Abstract

Puccinia horiana is the causal agent of chrysanthemum white rust or Japanese rust. This microcyclic autoecious rust has a quarantine status and can cause major damage in the commercial production of Chrysanthemum x morifolium. Given the international and often trans-continental production of planting material and cut flowers of chrysanthemum and the decreasing availability of registered fungicides in specific regions, breeding for resistance against P. horiana will gain importance and will need to involve the appropriate resistance genes for the pathotypes that may be present. As pathotypes have not been well characterized in this system, the main objective was to build an international collection of isolates and screen these on a large collection of cultivars to identify different pathotypes. Using a robust and high throughput bioassay, we tested 36 selected cultivars with 22 individual single-pustule isolates of P. horiana.

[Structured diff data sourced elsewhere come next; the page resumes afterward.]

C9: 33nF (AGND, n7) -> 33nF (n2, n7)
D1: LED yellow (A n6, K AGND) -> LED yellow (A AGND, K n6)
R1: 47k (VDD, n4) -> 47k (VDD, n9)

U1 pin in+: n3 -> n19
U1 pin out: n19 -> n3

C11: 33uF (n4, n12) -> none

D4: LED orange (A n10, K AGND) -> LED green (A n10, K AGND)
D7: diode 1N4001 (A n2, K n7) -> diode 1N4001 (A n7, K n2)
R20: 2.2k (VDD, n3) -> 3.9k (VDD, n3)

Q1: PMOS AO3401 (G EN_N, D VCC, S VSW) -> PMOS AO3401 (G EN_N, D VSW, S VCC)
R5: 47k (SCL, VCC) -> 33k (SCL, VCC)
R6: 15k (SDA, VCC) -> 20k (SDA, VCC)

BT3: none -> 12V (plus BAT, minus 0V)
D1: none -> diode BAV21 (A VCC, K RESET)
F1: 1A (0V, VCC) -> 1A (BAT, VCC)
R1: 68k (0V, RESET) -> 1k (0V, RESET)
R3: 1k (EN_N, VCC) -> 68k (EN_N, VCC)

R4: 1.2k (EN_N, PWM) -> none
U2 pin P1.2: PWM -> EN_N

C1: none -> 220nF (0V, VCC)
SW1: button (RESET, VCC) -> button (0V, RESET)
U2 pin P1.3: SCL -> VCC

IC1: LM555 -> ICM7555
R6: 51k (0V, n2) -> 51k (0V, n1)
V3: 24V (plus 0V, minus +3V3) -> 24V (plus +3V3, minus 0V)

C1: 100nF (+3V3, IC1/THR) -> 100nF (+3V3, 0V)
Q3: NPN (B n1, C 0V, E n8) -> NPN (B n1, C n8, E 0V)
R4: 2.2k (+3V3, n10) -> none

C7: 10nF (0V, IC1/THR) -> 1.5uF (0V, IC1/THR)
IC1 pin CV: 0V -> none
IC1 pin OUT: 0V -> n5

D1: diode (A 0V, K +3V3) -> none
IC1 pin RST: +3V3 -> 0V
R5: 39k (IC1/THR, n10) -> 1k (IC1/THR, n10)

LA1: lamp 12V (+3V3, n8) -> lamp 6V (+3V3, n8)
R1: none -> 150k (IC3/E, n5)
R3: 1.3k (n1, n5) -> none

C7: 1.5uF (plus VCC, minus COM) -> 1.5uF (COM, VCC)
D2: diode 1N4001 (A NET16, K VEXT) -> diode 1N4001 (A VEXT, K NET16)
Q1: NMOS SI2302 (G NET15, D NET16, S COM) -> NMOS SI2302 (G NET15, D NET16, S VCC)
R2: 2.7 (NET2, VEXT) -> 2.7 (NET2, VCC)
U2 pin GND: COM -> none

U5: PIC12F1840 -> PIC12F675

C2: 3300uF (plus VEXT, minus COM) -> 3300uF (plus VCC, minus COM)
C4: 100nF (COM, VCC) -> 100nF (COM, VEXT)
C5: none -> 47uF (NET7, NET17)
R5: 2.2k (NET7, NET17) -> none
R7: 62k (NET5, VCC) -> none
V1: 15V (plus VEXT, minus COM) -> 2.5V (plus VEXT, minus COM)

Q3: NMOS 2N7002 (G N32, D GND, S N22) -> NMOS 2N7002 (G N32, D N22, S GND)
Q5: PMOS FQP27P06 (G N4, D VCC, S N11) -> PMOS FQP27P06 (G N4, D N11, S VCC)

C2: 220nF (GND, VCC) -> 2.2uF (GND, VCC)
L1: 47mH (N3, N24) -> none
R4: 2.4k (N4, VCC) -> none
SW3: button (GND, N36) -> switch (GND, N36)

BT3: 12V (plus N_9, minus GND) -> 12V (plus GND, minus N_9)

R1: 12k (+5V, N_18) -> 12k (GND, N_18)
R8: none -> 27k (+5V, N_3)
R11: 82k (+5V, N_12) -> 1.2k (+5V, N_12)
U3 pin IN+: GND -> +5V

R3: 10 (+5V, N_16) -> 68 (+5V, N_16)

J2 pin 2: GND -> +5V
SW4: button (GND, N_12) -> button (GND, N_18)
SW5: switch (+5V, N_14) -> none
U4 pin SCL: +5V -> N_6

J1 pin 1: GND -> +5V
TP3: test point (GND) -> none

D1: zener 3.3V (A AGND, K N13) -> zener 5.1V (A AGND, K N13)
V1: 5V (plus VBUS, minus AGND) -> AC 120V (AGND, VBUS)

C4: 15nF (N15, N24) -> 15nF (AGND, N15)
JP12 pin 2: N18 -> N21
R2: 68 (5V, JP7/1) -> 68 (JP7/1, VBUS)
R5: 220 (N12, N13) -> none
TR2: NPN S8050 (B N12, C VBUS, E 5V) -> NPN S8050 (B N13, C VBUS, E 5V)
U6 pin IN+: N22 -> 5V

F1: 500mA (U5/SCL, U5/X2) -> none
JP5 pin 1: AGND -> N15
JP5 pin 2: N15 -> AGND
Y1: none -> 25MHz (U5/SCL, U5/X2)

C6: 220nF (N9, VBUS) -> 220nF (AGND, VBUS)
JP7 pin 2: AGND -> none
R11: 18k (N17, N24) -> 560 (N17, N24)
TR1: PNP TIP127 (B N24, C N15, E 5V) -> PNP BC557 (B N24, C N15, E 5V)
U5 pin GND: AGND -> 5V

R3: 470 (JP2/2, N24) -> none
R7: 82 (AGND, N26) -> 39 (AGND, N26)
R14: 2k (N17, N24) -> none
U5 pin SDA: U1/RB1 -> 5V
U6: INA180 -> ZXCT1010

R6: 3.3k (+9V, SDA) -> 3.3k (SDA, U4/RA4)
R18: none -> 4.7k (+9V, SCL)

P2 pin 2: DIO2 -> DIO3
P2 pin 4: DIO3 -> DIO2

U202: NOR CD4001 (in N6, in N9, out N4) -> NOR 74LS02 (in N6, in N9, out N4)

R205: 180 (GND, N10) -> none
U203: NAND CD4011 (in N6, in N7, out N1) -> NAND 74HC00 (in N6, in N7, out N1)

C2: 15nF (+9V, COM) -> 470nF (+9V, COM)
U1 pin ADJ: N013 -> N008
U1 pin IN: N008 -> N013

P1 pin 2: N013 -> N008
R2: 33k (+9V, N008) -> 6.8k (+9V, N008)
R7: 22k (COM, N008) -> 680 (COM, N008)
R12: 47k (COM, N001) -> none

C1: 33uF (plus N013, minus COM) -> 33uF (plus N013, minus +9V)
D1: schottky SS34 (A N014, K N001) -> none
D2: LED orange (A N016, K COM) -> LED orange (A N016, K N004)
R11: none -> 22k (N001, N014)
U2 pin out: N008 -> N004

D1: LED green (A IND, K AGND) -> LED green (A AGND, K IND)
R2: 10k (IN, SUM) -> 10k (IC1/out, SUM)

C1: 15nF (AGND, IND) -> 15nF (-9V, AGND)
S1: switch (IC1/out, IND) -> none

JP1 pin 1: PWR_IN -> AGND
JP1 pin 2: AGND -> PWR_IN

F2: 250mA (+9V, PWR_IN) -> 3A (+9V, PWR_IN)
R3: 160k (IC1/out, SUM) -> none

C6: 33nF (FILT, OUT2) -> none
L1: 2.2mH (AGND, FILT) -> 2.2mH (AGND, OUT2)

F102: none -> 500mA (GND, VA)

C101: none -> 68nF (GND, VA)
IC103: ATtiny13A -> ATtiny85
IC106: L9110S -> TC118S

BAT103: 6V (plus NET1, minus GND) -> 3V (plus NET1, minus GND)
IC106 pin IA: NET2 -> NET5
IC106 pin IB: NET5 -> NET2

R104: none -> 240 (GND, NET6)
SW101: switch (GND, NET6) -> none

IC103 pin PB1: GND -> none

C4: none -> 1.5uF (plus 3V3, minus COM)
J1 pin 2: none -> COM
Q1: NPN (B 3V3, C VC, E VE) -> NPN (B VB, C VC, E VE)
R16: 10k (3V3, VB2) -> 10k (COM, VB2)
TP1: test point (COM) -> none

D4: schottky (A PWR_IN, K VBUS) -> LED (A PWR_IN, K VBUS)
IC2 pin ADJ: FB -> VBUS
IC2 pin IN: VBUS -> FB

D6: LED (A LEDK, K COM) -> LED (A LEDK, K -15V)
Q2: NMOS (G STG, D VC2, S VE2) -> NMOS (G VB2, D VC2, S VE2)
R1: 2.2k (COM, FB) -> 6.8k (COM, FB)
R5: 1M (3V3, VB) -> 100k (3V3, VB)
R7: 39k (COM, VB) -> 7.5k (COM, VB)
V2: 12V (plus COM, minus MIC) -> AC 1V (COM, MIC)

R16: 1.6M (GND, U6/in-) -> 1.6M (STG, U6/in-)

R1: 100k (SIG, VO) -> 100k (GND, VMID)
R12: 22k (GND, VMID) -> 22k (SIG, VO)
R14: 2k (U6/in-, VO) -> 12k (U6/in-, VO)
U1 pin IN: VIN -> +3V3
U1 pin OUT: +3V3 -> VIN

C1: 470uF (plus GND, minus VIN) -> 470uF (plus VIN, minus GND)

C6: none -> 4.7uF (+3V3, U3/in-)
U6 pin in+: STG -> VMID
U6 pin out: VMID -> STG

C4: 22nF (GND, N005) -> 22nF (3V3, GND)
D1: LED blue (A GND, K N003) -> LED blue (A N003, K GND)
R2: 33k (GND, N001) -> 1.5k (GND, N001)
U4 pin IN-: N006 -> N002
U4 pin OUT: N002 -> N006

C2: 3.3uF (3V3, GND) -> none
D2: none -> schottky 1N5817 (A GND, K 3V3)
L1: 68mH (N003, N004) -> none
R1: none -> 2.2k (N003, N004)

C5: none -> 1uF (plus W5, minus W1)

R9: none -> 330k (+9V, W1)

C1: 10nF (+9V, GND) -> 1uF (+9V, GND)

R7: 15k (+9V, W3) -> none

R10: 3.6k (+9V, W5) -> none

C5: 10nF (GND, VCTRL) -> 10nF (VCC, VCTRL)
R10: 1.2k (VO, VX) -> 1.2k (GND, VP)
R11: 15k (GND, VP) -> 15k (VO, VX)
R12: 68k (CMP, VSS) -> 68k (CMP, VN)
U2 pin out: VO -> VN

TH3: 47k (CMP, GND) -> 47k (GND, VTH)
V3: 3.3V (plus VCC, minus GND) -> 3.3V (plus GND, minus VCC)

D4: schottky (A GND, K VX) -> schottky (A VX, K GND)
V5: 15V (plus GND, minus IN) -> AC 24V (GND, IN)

The isolates originated from three different continents over 4 different collection years and included some isolates from cultivars previously reported as resistant. In most cases the bioassays resulted in a clear scoring of interaction phenotypes as susceptible or resistant, while in several cases consistent intermediate phenotypes were found, often on specific cultivars. Twenty-four of the cultivars gave a differential interaction phenotype profile. All isolates produced a unique profile, infecting a minimum of 4 and a maximum of 19 differential cultivars. Based on the Person analysis of these profiles, this pathosystem contains at least seven resistance genes (and seven avirulence genes), demonstrating the highly complex race structure in this pathosystem.